DATA TO EXAMINE section start

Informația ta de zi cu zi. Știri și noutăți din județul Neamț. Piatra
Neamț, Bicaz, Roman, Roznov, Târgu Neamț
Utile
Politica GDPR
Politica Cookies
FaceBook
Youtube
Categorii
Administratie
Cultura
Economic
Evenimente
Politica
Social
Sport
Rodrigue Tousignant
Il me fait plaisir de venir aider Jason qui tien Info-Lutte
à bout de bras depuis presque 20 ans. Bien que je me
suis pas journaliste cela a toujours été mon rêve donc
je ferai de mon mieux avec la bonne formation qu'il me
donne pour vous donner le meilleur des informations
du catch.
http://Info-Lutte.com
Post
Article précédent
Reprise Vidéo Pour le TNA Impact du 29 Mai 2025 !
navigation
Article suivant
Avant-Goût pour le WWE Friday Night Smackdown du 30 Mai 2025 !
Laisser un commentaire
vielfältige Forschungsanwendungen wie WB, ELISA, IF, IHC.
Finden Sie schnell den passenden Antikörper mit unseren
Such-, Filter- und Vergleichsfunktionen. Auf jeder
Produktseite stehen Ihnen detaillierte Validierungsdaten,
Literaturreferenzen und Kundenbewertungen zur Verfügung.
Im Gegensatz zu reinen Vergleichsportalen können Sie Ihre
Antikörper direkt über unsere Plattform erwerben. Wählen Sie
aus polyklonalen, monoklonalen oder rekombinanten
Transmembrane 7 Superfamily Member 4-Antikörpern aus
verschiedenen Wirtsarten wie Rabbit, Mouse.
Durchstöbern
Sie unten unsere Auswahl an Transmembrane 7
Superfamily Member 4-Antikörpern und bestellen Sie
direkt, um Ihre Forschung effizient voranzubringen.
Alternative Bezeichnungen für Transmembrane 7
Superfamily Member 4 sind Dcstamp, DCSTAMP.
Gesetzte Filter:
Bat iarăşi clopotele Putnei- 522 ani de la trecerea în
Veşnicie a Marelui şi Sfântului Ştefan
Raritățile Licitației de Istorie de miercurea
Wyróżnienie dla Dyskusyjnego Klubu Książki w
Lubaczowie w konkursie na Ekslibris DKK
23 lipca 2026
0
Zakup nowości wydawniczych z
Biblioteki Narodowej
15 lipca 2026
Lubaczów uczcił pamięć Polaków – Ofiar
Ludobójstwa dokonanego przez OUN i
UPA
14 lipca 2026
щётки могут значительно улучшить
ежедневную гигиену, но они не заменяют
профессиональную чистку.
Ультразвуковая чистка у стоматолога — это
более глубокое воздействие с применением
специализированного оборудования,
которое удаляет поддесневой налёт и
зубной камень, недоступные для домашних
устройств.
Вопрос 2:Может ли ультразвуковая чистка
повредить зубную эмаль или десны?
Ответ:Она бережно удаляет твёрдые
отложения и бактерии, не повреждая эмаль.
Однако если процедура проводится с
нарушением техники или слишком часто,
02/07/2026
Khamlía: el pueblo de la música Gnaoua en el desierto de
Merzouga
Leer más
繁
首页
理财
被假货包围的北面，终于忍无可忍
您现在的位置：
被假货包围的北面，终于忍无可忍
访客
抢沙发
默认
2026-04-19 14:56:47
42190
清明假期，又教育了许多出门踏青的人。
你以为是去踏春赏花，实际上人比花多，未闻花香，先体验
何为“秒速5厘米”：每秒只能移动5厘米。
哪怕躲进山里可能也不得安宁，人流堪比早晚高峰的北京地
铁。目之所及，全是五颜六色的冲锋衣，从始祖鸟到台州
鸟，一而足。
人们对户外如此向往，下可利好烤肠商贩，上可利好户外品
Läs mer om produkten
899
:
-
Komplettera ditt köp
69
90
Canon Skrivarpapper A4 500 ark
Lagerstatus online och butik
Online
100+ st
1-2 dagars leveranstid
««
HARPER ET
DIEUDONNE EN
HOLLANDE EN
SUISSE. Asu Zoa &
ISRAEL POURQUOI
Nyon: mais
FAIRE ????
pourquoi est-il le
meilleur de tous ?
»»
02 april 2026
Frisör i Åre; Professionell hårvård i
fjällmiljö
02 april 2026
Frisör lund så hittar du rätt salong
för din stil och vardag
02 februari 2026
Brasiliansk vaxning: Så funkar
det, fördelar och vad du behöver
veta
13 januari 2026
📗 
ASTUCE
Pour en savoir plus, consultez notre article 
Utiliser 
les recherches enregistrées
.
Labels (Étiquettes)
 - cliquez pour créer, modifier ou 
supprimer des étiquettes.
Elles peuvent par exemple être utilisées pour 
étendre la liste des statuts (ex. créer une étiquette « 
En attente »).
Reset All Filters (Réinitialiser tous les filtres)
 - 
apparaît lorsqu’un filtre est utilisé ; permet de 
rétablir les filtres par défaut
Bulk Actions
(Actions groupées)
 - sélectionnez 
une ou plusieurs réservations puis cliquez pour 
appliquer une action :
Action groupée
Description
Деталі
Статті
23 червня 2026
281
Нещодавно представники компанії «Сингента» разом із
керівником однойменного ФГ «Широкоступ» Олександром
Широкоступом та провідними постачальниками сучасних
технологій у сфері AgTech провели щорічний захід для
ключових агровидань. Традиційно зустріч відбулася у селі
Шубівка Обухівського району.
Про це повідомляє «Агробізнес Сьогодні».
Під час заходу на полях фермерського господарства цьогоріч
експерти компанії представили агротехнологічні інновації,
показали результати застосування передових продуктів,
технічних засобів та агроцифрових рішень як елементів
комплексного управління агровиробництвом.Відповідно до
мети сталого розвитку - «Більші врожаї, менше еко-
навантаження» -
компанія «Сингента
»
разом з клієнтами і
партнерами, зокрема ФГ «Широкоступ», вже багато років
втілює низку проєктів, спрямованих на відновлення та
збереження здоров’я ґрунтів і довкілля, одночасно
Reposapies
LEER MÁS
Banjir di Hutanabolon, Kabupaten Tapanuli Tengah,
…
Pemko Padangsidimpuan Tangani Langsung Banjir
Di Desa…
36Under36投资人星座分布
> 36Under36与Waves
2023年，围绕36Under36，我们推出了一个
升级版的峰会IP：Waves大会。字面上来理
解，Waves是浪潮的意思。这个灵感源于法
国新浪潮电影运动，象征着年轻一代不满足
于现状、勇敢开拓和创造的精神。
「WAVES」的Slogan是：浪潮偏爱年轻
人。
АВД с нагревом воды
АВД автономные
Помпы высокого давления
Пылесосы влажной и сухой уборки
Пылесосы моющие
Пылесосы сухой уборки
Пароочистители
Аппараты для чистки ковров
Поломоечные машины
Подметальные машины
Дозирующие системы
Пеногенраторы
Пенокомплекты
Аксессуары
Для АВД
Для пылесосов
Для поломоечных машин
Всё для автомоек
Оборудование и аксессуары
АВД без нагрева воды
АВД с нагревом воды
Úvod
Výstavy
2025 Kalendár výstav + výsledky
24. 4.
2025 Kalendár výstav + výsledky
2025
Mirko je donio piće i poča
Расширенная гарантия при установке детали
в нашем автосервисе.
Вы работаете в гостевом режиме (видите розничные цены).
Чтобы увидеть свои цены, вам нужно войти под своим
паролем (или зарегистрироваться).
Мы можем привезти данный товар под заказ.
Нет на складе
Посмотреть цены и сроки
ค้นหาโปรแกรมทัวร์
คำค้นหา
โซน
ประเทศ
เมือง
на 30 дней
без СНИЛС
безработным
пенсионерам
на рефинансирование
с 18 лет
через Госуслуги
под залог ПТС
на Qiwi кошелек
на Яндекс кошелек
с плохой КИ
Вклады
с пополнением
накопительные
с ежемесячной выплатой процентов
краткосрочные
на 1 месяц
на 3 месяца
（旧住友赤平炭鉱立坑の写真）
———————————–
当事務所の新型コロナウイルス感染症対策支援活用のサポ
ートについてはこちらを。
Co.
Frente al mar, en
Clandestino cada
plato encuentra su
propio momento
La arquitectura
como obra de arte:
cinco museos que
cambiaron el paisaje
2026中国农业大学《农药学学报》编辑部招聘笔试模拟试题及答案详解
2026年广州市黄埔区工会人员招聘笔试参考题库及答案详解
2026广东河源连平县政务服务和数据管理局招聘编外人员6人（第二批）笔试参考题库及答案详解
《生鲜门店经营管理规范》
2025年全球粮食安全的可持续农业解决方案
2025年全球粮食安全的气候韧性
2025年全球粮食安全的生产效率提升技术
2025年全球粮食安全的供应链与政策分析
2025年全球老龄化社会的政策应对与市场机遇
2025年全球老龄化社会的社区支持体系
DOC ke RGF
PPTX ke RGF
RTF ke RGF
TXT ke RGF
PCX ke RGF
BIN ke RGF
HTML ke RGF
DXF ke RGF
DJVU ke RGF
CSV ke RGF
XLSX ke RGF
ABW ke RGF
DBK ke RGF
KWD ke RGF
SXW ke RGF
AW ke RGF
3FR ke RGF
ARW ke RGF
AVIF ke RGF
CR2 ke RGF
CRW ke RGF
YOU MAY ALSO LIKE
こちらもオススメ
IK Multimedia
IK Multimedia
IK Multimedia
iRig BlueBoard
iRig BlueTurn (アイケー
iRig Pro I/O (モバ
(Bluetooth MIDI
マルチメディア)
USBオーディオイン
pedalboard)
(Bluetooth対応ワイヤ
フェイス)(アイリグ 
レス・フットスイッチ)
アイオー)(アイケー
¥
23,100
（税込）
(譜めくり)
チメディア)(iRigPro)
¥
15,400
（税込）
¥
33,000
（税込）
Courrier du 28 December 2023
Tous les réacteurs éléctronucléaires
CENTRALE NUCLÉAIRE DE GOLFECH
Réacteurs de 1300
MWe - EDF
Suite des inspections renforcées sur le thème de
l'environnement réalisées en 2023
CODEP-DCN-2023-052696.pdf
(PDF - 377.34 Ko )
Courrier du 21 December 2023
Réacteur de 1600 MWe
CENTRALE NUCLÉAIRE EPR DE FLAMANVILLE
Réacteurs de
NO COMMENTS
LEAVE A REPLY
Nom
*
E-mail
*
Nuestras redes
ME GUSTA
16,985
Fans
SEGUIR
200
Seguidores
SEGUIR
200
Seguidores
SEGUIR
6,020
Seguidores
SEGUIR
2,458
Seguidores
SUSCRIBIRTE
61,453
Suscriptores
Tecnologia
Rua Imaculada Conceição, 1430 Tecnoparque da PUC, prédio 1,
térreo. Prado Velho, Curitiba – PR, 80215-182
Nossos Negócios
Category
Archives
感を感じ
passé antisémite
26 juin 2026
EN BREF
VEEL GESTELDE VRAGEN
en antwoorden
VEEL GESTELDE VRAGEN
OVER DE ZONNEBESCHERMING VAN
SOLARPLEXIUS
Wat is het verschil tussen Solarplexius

DATA TO EXAMINE section end

■ ASSIGNED TASK: Above are records; repeat only the lines starting at the line with "Clandestino cada" and ending at the line with "Tous les réacteurs éléctronucléaires", exactly as they appear, both included.

■ RESPONSE FOR THIS EXERCISE:
Clandestino cada
plato encuentra su
propio momento
La arquitectura
como obra de arte:
cinco museos que
cambiaron el paisaje
2026中国农业大学《农药学学报》编辑部招聘笔试模拟试题及答案详解
2026年广州市黄埔区工会人员招聘笔试参考题库及答案详解
2026广东河源连平县政务服务和数据管理局招聘编外人员6人（第二批）笔试参考题库及答案详解
《生鲜门店经营管理规范》
2025年全球粮食安全的可持续农业解决方案
2025年全球粮食安全的气候韧性
2025年全球粮食安全的生产效率提升技术
2025年全球粮食安全的供应链与政策分析
2025年全球老龄化社会的政策应对与市场机遇
2025年全球老龄化社会的社区支持体系
DOC ke RGF
PPTX ke RGF
RTF ke RGF
TXT ke RGF
PCX ke RGF
BIN ke RGF
HTML ke RGF
DXF ke RGF
DJVU ke RGF
CSV ke RGF
XLSX ke RGF
ABW ke RGF
DBK ke RGF
KWD ke RGF
SXW ke RGF
AW ke RGF
3FR ke RGF
ARW ke RGF
AVIF ke RGF
CR2 ke RGF
CRW ke RGF
YOU MAY ALSO LIKE
こちらもオススメ
IK Multimedia
IK Multimedia
IK Multimedia
iRig BlueBoard
iRig BlueTurn (アイケー
iRig Pro I/O (モバ
(Bluetooth MIDI
マルチメディア)
USBオーディオイン
pedalboard)
(Bluetooth対応ワイヤ
フェイス)(アイリグ 
レス・フットスイッチ)
アイオー)(アイケー
¥
23,100
（税込）
(譜めくり)
チメディア)(iRigPro)
¥
15,400
（税込）
¥
33,000
（税込）
Courrier du 28 December 2023
Tous les réacteurs éléctronucléaires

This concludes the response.